- EXERCISE DESCRIPTION: Please, without any pictures, set down exactly the part of the listing below that opens with the line containing "Держи меня в рай" and closes with the line containing "apisać komentarz.".
════════════════════
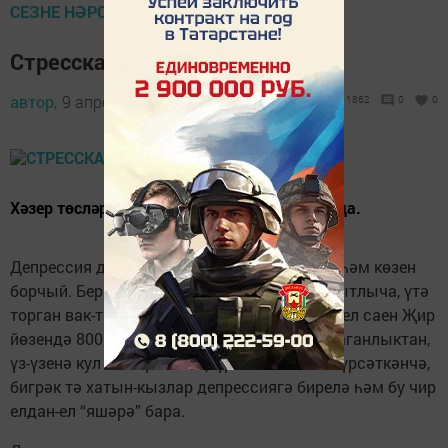
СЕЗНЕ НӘРСӘ БОРЧЫЙ?
Стресска бирешмим дисәң...
автор,
9 апрель 2022 - 17:52
1862
0
0
Хәзер төсләр ярдәмендә дәвалану да модада.
Депрессия дигән чир кешене гадәттә язын һәм көзен
борчый. Берәүләр моны бу чир түгел, ә вакытлыча, үтә
торган вак-төяк күренеш кенә диләр. Ләкин ел саен Җир
йөзендә 800 мең кеше аңа каршы тора алмаганлыктан,
үз-үзенә кул салырга мәҗбүр. Статистика күрсәткәнчә,
бигрәк тә хатын-кызлар депрессиягә бирелә һәм бу чир
елдан-ел “яшәрә” бара.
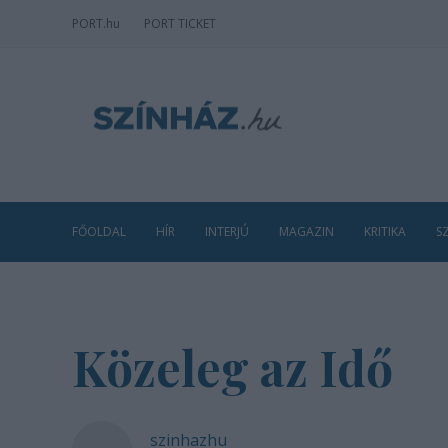
PORT
.hu
PORT TICKET
FŐOLDAL
HÍR
INTERJÚ
MAGAZIN
KRITIKA
S
Közeleg az Idő
szinhazhu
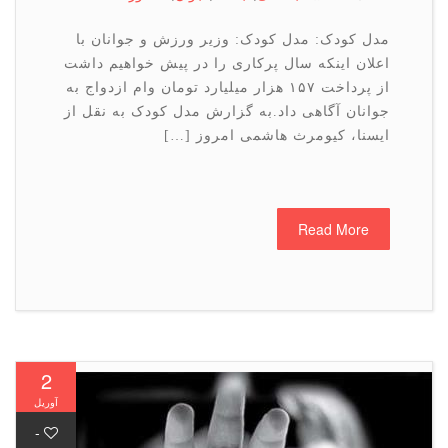
مدل کودک: مدل کودک: وزیر ورزش و جوانان با
اعلان اینکه سال پرکاری را در پیش خواهیم داشت
از پرداخت ۱۵۷ هزار میلیارد تومان وام ازدواج به
جوانان آگاهی داد.به گزارش مدل کودک به نقل از
ایسنا، کیومرث هاشمی امروز […]
Read More
2
آوریل
-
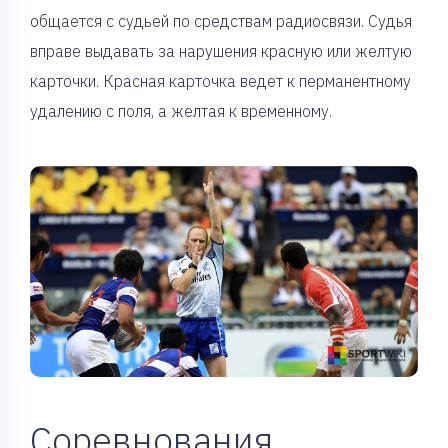
общается с судьей по средствам радиосвязи. Судья
вправе выдавать за нарушения красную или желтую
карточки. Красная карточка ведет к перманентному
удалению с поля, а желтая к временному.
Соревнования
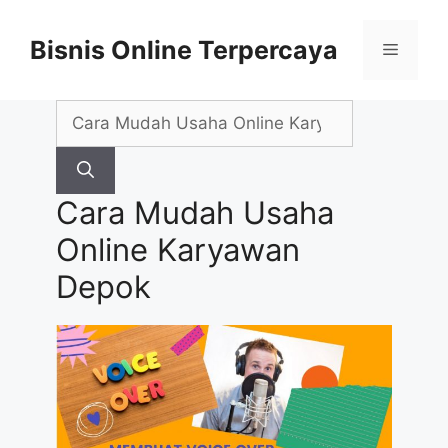
Skip
to
Bisnis Online Terpercaya
Menu
content
Search
for:
Cara Mudah Usaha
Online Karyawan
Depok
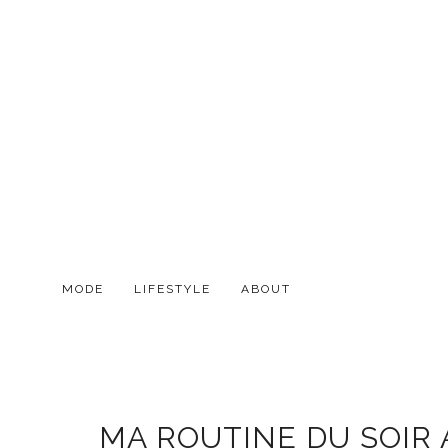
MODE
LIFESTYLE
ABOUT
MA ROUTINE DU SOIR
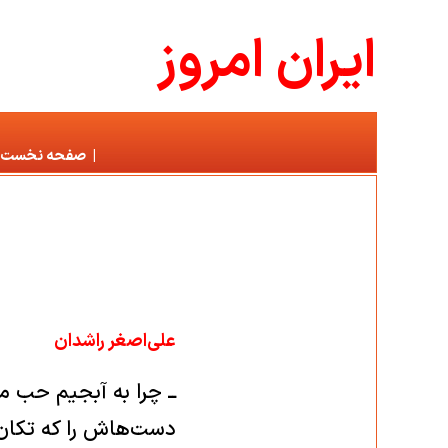
ايران امروز
|
صفحه نخست
علی‌اصغر راشدان
ــ چرا به آبجیم حب مي
دست‌هاش را كه تكان 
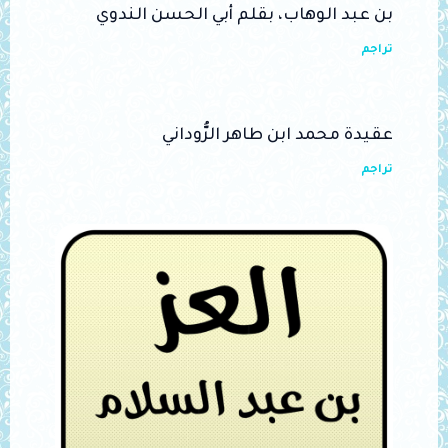
بن عبد الوهاب، بقلم أبي الحسن الندوي
تراجم
عقيدة محمد ابن طاهر الرُّوداني
تراجم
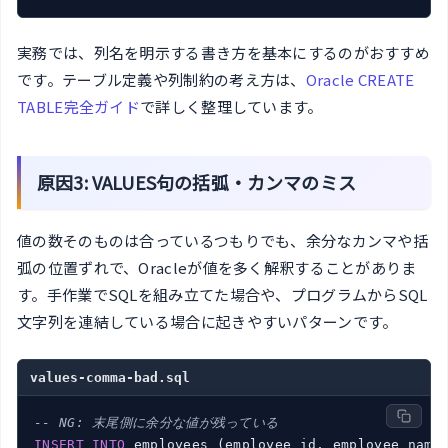
実務では、列名を明示する書き方を基本にするのがおすすめ
です。テーブル定義や列制約の考え方は、
Oracle CREATE
TABLE完全ガイド
で詳しく整理しています。
原因3: VALUES句の括弧・カンマのミス
値の数そのものは合っているつもりでも、余分なカンマや括
弧の位置ずれで、Oracleが値を多く解釈することがありま
す。手作業でSQLを組み立てた場合や、プログラムからSQL
文字列を連結している場合に起きやすいパターンです。
values-comma-bad.sql
-- NG: 末尾側に余分な値が残っている
INSERT
INTO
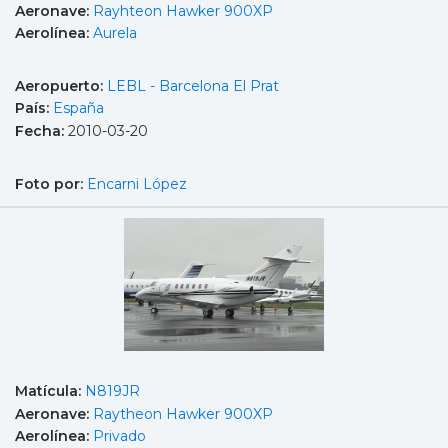
Aeronave:
Rayhteon Hawker 900XP
Aerolínea:
Aurela
Aeropuerto:
LEBL - Barcelona El Prat
País:
España
Fecha:
2010-03-20
Foto por:
Encarni López
Matícula:
N819JR
Aeronave:
Raytheon Hawker 900XP
Aerolínea:
Privado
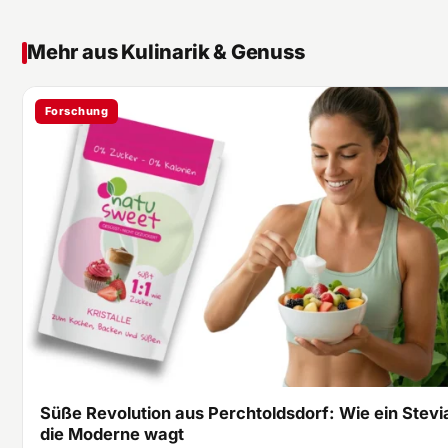
Mehr aus Kulinarik & Genuss
Forschung
Süße Revolution aus Perchtoldsdorf: Wie ein Stevi
die Moderne wagt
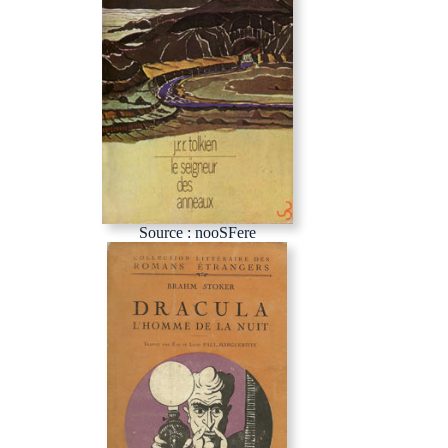
Source : nooSFere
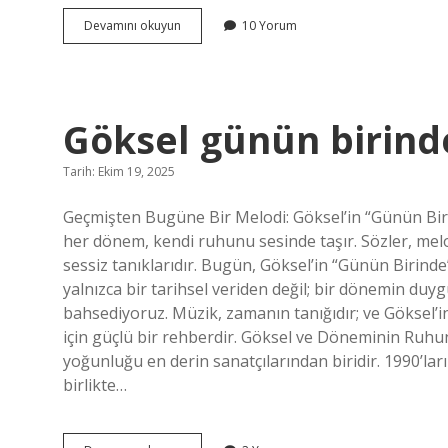
Osmanlı’da
Devamını okuyun
10 Yorum
haraç
vergisi
kimlerden
alınır
?
Göksel günün birinde
Tarih: Ekim 19, 2025
Geçmişten Bugüne Bir Melodi: Göksel’in “Günün Biri
her dönem, kendi ruhunu sesinde taşır. Sözler, mel
sessiz tanıklarıdır. Bugün, Göksel’in “Günün Birinde
yalnızca bir tarihsel veriden değil; bir dönemin duy
bahsediyoruz. Müzik, zamanın tanığıdır; ve Göksel’in
için güçlü bir rehberdir. Göksel ve Döneminin Ruh
yoğunluğu en derin sanatçılarından biridir. 1990’la
birlikte…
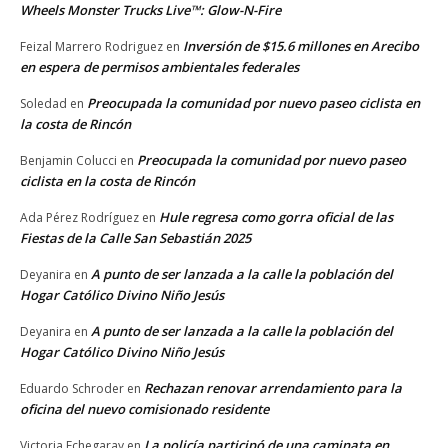
Wheels Monster Trucks Live™: Glow-N-Fire
Inversión de $15.6 millones en Arecibo
Feizal Marrero Rodriguez
en
en espera de permisos ambientales federales
Preocupada la comunidad por nuevo paseo ciclista en
Soledad
en
la costa de Rincón
Preocupada la comunidad por nuevo paseo
Benjamin Colucci
en
ciclista en la costa de Rincón
Hule regresa como gorra oficial de las
Ada Pérez Rodríguez
en
Fiestas de la Calle San Sebastián 2025
A punto de ser lanzada a la calle la población del
Deyanira
en
Hogar Católico Divino Niño Jesús
A punto de ser lanzada a la calle la población del
Deyanira
en
Hogar Católico Divino Niño Jesús
Rechazan renovar arrendamiento para la
Eduardo Schroder
en
oficina del nuevo comisionado residente
La policía participó de una caminata en
Victoria Echegaray
en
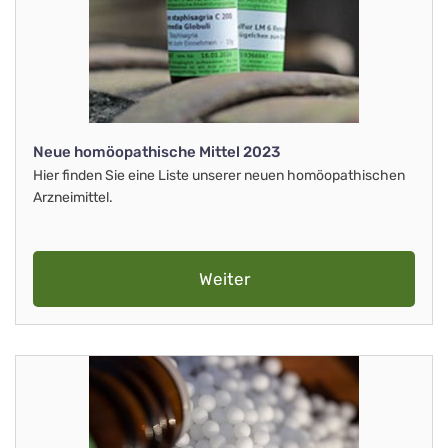
Neue homöopathische Mittel 2023
Hier finden Sie eine Liste unserer neuen homöopathischen
Arzneimittel.
Weiter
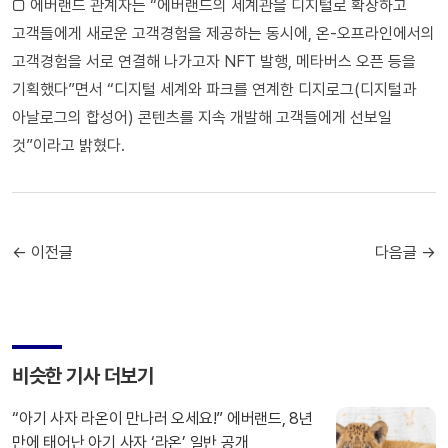
□ 에버랜드 관계자는 “에버랜드의 세계관을 디지털로 확장하고
고객들에게 새로운 고객경험을 제공하는 동시에, 온-오프라인에서의
고객경험을 서로 연결해 나가고자 NFT 발행, 메타버스 오픈 등을
기획했다”면서 “디지털 세계와 파크를 연계한 디지로그(디지털과
아날로그의 합성어) 콘텐츠를 지속 개발해 고객들에게 선보일
것”이라고 밝혔다.
← 이전글
다음글 →
비슷한 기사 더보기
“아기 사자 라온이 만나러 오세요!” 에버랜드, 8년
만에 태어난 아기 사자 ‘라온’ 일반 공개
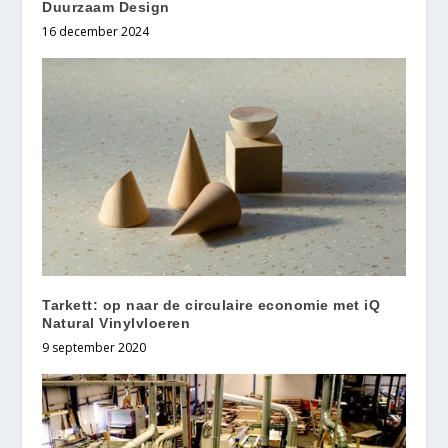
Duurzaam Design
16 december 2024
Tarkett: op naar de circulaire economie met iQ
Natural Vinylvloeren
9 september 2020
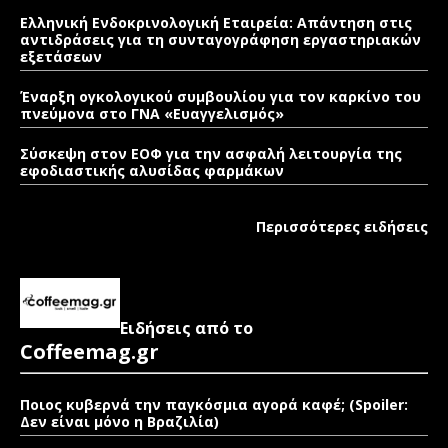
Ελληνική Ενδοκρινολογική Εταιρεία: Απάντηση στις
αντιδράσεις για τη συνταγογράφηση εργαστηριακών
εξετάσεων
Έναρξη ογκολογικού συμβουλίου για τον καρκίνο του
πνεύμονα στο ΓΝΑ «Ευαγγελισμός»
Σύσκεψη στον ΕΟΦ για την ασφαλή λειτουργία της
εφοδιαστικής αλυσίδας φαρμάκων
Περισσότερες ειδήσεις
Ειδήσεις από το
Coffeemag.gr
Ποιος κυβερνά την παγκόσμια αγορά καφέ; (Spoiler:
Δεν είναι μόνο η Βραζιλία)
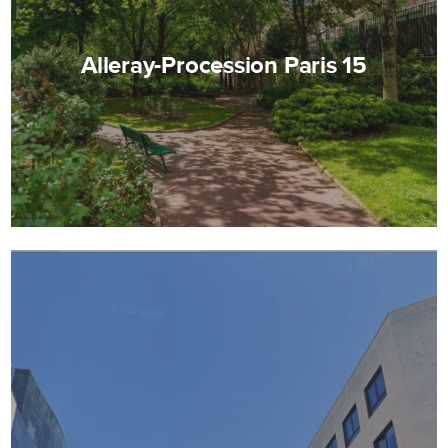
Alleray-Procession Paris 15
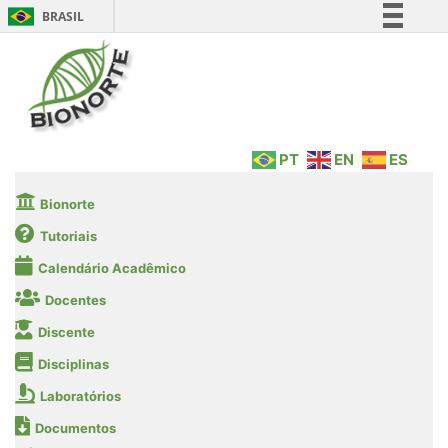
BRASIL
Simplifique!
Comunica BR
Participe
Acesso à informação
PT
EN
ES
Legislação
Canais
Bionorte
Tutoriais
Calendário Acadêmico
Docentes
Discente
Disciplinas
Laboratórios
Documentos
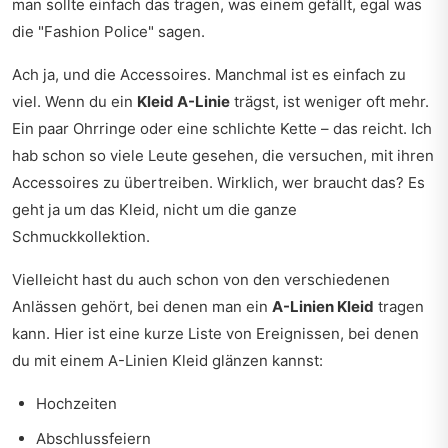
man sollte einfach das tragen, was einem gefällt, egal was
die "Fashion Police" sagen.
Ach ja, und die Accessoires. Manchmal ist es einfach zu
viel. Wenn du ein
Kleid A-Linie
trägst, ist weniger oft mehr.
Ein paar Ohrringe oder eine schlichte Kette – das reicht. Ich
hab schon so viele Leute gesehen, die versuchen, mit ihren
Accessoires zu übertreiben. Wirklich, wer braucht das? Es
geht ja um das Kleid, nicht um die ganze
Schmuckkollektion.
Vielleicht hast du auch schon von den verschiedenen
Anlässen gehört, bei denen man ein
A-Linien Kleid
tragen
kann. Hier ist eine kurze Liste von Ereignissen, bei denen
du mit einem A-Linien Kleid glänzen kannst:
Hochzeiten
Abschlussfeiern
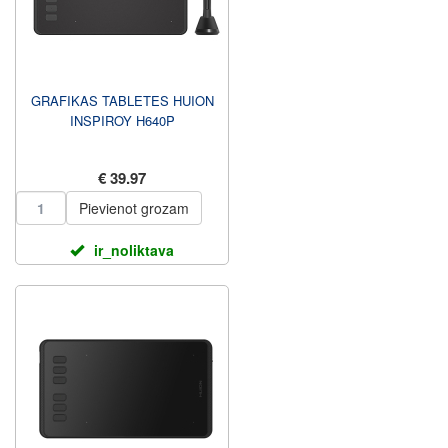
GRAFIKAS TABLETES HUION
INSPIROY H640P
€ 39.97
Pievienot grozam
ir_noliktava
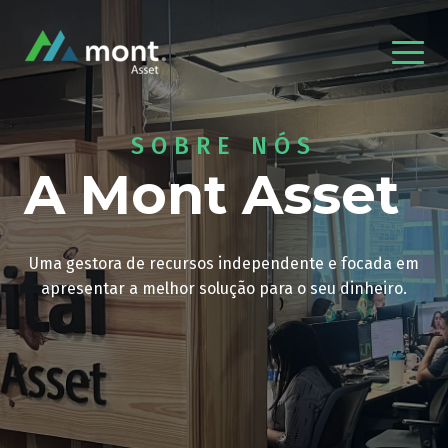
SOBRE NÓS
A Mont Asset
Uma gestora de recursos independente e focada em
apresentar a melhor solução para o seu dinheiro.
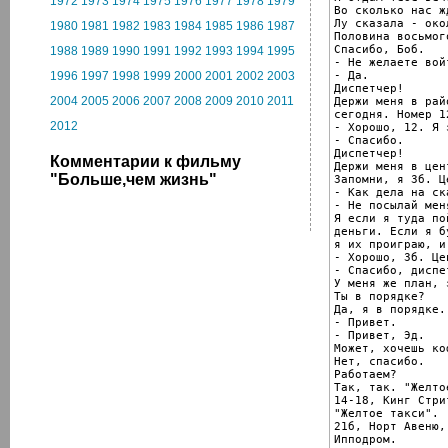
1972
1973
1974
1975
1976
1977
1978
1979
Во сколько нас жд
Лу сказала - око
1980
1981
1982
1983
1984
1985
1986
1987
Половина восьмого
Спасибо, Боб.

1988
1989
1990
1991
1992
1993
1994
1995
- Не желаете войт
- Да.

1996
1997
1998
1999
2000
2001
2002
2003
Диспетчер!

2004
2005
2006
2007
2008
2009
2010
2011
Держи меня в рай
сегодня. Номер 12
2012
- Хорошо, 12. Я 
- Спасибо.

Диспетчер!

Комментарии к фильму
Держи меня в цен
"Больше,чем жизнь"
Запомни, я 3б. Це
- Как дела на ска
- Не посылай мен
Я если я туда по
деньги. Если я б
я их проиграю, и
- Хорошо, 3б. Цен
- Спасибо, диспет
У меня же план, 
Ты в порядке?

Да, я в порядке.

- Привет.

- Привет, Эд.

Может, хочешь коф
Нет, спасибо.

Работаем?

Так, так. "Желто
14-18, Кинг Стрит
"Желтое такси".

21б, Норт Авеню,
Ипподром.
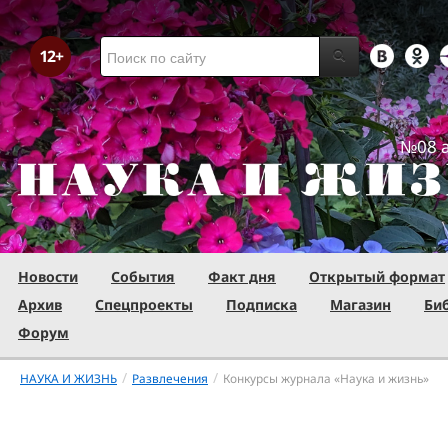
№08 а
Новости
События
Факт дня
Открытый формат
Архив
Спецпроекты
Подписка
Магазин
Би
Форум
/
/
НАУКА И ЖИЗНЬ
Развлечения
Конкурсы журнала «Наука и жизнь»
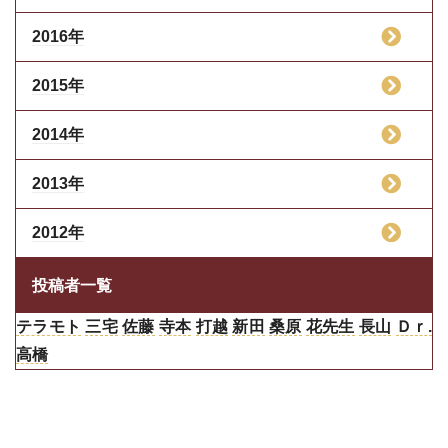
2016年
2015年
2014年
2013年
2012年
投稿者一覧
テラモト
三宅
佐藤
寺本
打越
新田
桑原
花先生
長山
Ｄｒ.
高橋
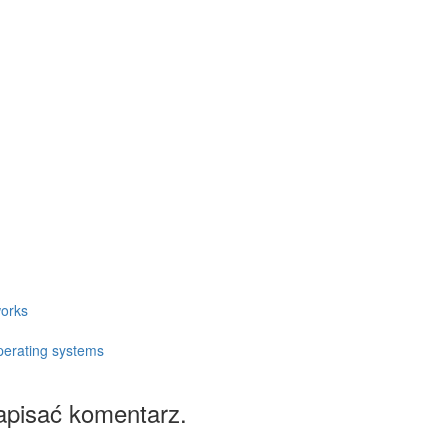
orks
perating systems
apisać komentarz.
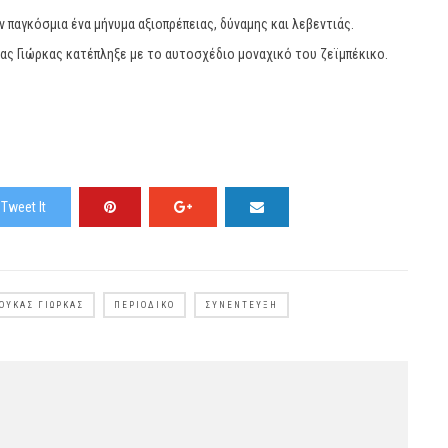
παγκόσμια ένα μήνυμα αξιοπρέπειας, δύναμης και λεβεντιάς.
ς Γιώρκας κατέπληξε με το αυτοσχέδιο μοναχικό του ζεϊμπέκικο.
Tweet It
ΟΎΚΑΣ ΓΙΏΡΚΑΣ
ΠΕΡΙΟΔΙΚΌ
ΣΥΝΈΝΤΕΥΞΗ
════════════════════
- RESULT FOR THIS EXERCISE:
Держи меня в рай
сегодня. Номер 12
2012
- Хорошо, 12. Я 
- Спасибо.

Диспетчер!

Комментарии к фильму
Держи меня в цен
"Больше,чем жизнь"
Запомни, я 3б. Це
- Как дела на ска
- Не посылай мен
Я если я туда по
деньги. Если я б
я их проиграю, и
- Хорошо, 3б. Цен
- Спасибо, диспет
У меня же план, 
Ты в порядке?

Да, я в порядке.

- Привет.

- Привет, Эд.

Может, хочешь коф
Нет, спасибо.

Работаем?

Так, так. "Желто
14-18, Кинг Стрит
"Желтое такси".

21б, Норт Авеню,
Ипподром.
№08 а
Новости
События
Факт дня
Открытый формат
Архив
Спецпроекты
Подписка
Магазин
Би
Форум
/
/
НАУКА И ЖИЗНЬ
Развлечения
Конкурсы журнала «Наука и жизнь»
2016年
2015年
2014年
2013年
2012年
投稿者一覧
テラモト
三宅
佐藤
寺本
打越
新田
桑原
花先生
長山
Ｄｒ.
高橋
orks
perating systems
apisać komentarz.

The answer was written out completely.